Sportreifen = Semislick. Semislick-Zeiten kann man nicht mit Straßenreifen-Zeiten vergleichen. Darum hab ich diese Zeiten gar nicht erst zitiert, weil das keine Aussagekraft hat.
„Über die sportliche Fahrwerksabstimmung (200 Euro) verfügte der Testwagen nicht
Glaubst du wirklich, Mini schickt einen JCW zu einem Konkurrenzvergleich bei einer Autozeitschrift mit dem Serienfahrwerk? Ganz klar, Autobild dachte, Fahrwerk: 0 Euro = Serienfahrwerk, 200 Euro = Aufpreis auf Sport.
Woher die aber die 200 Euro haben? -
Ganz streng genommen hat der Prüfer ja recht, hab vorhin nochmal ins Gutachten geschaut. Beim Mini gehts nur bis 100 kw, weil es zu dem Zeitpunkt noch keinen JCW gab.
Gleichzeitig steht aber die ganze UKL-Plattform mit 2er Active Tourer und i3 drin. Mit 170 KW. Denn bei den KW geht es nur darum, ob die Scheiben genügend Festigkeit haben um der brachialen Gewalt des Works her zu werden.
Beim BMW klappt das ganz gut. Wenn der Prüfer also logisch denken würde, wär das gar kein Problem. -
Wenn sie den Works mit Normalfederung testen, den Corsa OPC mit knüppelhartem Koni- Fahrwerk ...

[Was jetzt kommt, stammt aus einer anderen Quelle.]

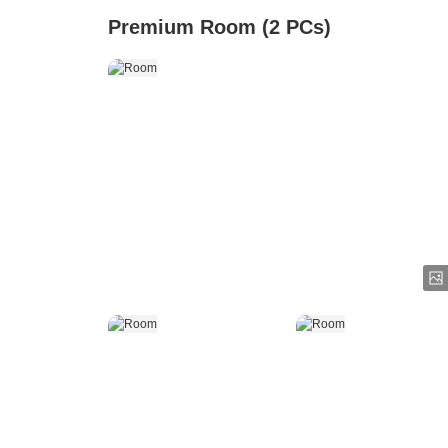
Premium Room (2 PCs)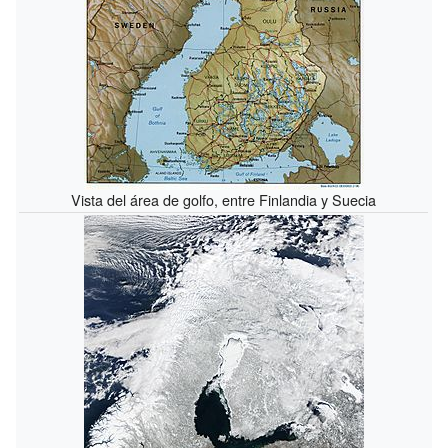
Vista del área de golfo, entre Finlandia y Suecia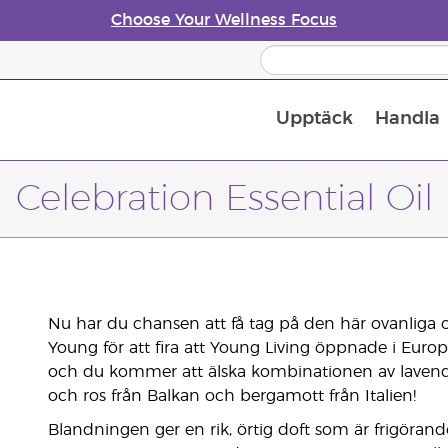
Choose Your Wellness Focus
Upptäck
Handla
Doftspridare till eteriska oljor
Celebration Essential Oil
Nu har du chansen att få tag på den här ovanliga 
Young för att fira att Young Living öppnade i Europ
och du kommer att älska kombinationen av lavend
och ros från Balkan och bergamott från Italien!
Blandningen ger en rik, örtig doft som är frigörand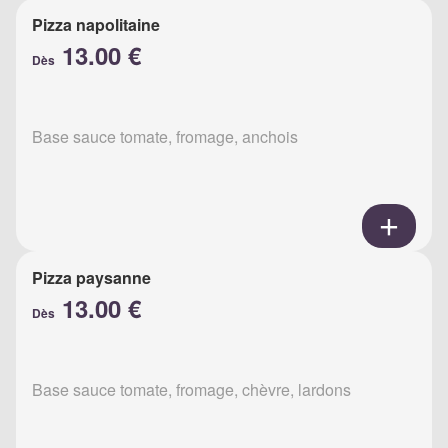
Pizza napolitaine
13.00 €
Dès
Base sauce tomate, fromage, anchois
Pizza paysanne
13.00 €
Dès
Base sauce tomate, fromage, chèvre, lardons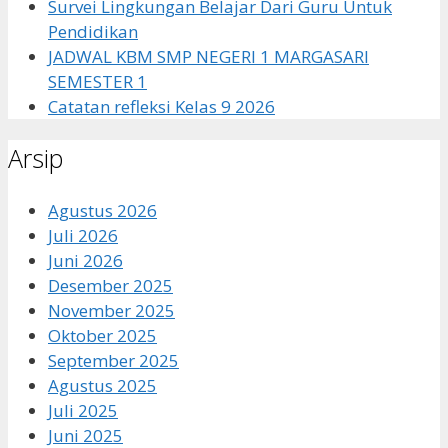
Survei Lingkungan Belajar Dari Guru Untuk
Pendidikan
JADWAL KBM SMP NEGERI 1 MARGASARI
SEMESTER 1
Catatan refleksi Kelas 9 2026
Arsip
Agustus 2026
Juli 2026
Juni 2026
Desember 2025
November 2025
Oktober 2025
September 2025
Agustus 2025
Juli 2025
Juni 2025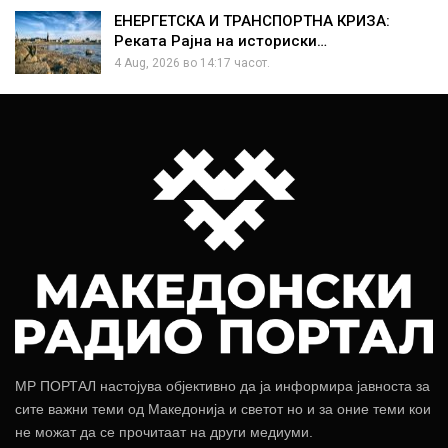
ЕНЕРГЕТСКА И ТРАНСПОРТНА КРИЗА:
Реката Рајна на историски…
4 Aug, 2026 во 14:17 часот.
МР ПОРТАЛ настојува објективно да ја информира јавноста за
сите важни теми од Македонија и светот но и за оние теми кои
не можат да се прочитаат на други медиуми.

Das war schon die sportliche Abstimmung. Die wissen nicht, dass der JCW serienmäßig damit ausgerüstet ist (1:1 von Autobild Sportcars kopiert, die haben es auch falsch drin stehen).
Der OPC war jedoch auf jeden Fall härter abgestimmt. Was dem JCW fehlt ist eine echte Sperre. Aber die bracht eigentlich jeder starke Fronttriebler (siehe Ford Focus RS (der neuerdings Allrad hat)) -
Was es alles gibt. Danke für den Tipp!